When it comes to children and money, it’s my experience that parents from a variety of backgrounds and income levels want the same thing: for their kids to be successful and happy. While families might have different definitions of “success,” the underlying aim is very similar.
Whether our kids are toddlers or adults, we’d like to help them do well. The challenge, of course, is learning how to be effective parents. One of the areas where many parents struggle is teaching children about money.
A useful resource for helping children build empowered relationships with money is a book called Intentional Wealth, by Courtney Pullen. While the book is primarily aimed at wealthy families, much of its advice applies to families at all income levels. I have participated in several workshops with Courtney, a psychologist and coach, and I appreciate his positive and common-sense approach. That supportive style is fully evident in his book.
Here are a few of the strategies from Intentional Wealth which can be used by any family that wants to help future generations thrive:
1. Define and clarify the family’s purpose and values. Every family has its own culture, expectations, and values. These are not necessarily put into words—in fact, quite often, no one talks about them—but they are there. Successful families spend time and energy defining them.
2. Learn how to do intentional financial parenting. Like so many other aspects of being parents, this isn’t something most of us are prepared for. No matter whether we grew up in poverty, wealth, or somewhere in between, we don’t necessarily know how to teach kids to use money well. Courtney offers some practical tools for raising children with a sense of responsibility and balance rather than entitlement. His advice on how to prepare adult children for financial responsibility is also helpful.
3. Encourage clear communication. This, of course, means much more than learning how to talk about money. Again, Intentional Wealth includes some useful tools and resources.
4. Foster a sense of gratitude and stewardship. Stewardship is defined not merely in terms of giving but also as “responsible management.” The thoughtful discussion in this book would be especially helpful as an estate planning resource.
5. Get help when it’s needed. This includes working with financial advisors, but also seeking out help from counselors, support groups, and other appropriate resources.
6. Understand that a family’s resources and value are made up of much more than money. What Courtney calls Family Net Worth includes “the intelligence, talents, skills and knowledge of each family member; the social networks and influence of family members and the family as a whole; and the family’s reputation.”
The families and individuals Courtney describes in this book are in strong contrast to the perception of wealthy, successful people as “greedy and selfish.” Instead, they are people with a strong sense of responsibility for both their financial and non-financial legacies. No matter what its financial net worth may be, any family can foster this mindset to help its members succeed.
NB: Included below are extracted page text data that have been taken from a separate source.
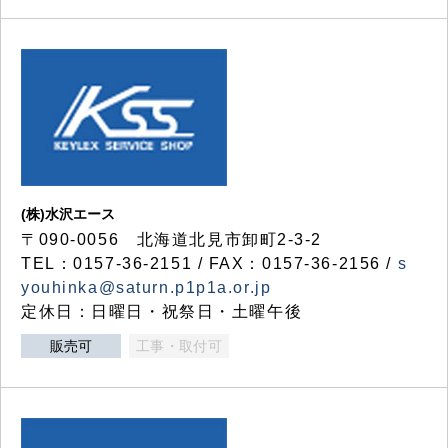
(株)水沢エース
〒090-0056 北海道北見市卸町2-3-2
TEL：0157-36-2151 / FAX：0157-36-2156 /
s
youhinka@saturn.p1p1a.or.jp
定休日：日曜日・祝祭日・土曜午後
販売可
工事・取付可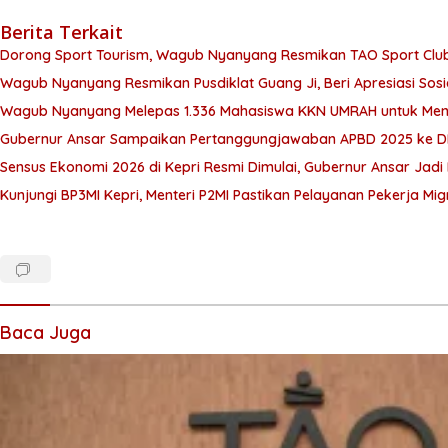
Berita Terkait
Dorong Sport Tourism, Wagub Nyanyang Resmikan TAO Sport Clu
Wagub Nyanyang Resmikan Pusdiklat Guang Ji, Beri Apresiasi Sos
Wagub Nyanyang Melepas 1.336 Mahasiswa KKN UMRAH untuk Meng
Gubernur Ansar Sampaikan Pertanggungjawaban APBD 2025 ke D
Sensus Ekonomi 2026 di Kepri Resmi Dimulai, Gubernur Ansar Jad
Kunjungi BP3MI Kepri, Menteri P2MI Pastikan Pelayanan Pekerja M
Baca Juga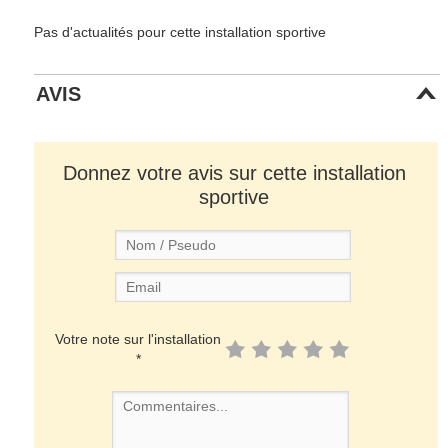
Pas d'actualités pour cette installation sportive
AVIS
Donnez votre avis sur cette installation
sportive
Votre note sur l'installation
*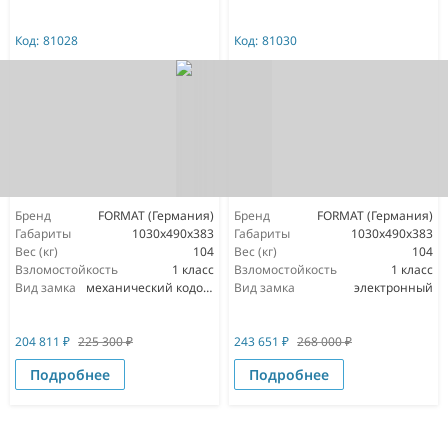
Код:
81028
Код:
81030
Бренд
FORMAT (Германия)
Бренд
FORMAT (Германия)
Габариты
1030x490x383
Габариты
1030x490x383
Вес (кг)
104
Вес (кг)
104
Взломостойкость
1 класс
Взломостойкость
1 класс
Вид замка
механический кодовый
Вид замка
электронный
204 811
₽
225 300
₽
243 651
₽
268 000
₽
Подробнее
Подробнее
The advice in Intentional Wealth can be summed up in these words from its concluding section: “Families that flourish do so because they manage the family’s financial and non-financial resources with attention and intention. This kind of success means much more than maintaining the family’s financial legacy or enjoying prosperity. It means passing on purposeful legacies of value, empowerment, family connection, and stewardship.”
This book emphasizes something I have learned through years of working with a variety of clients: money is not important as a goal in itself. Its real value is as a tool to support people’s dreams.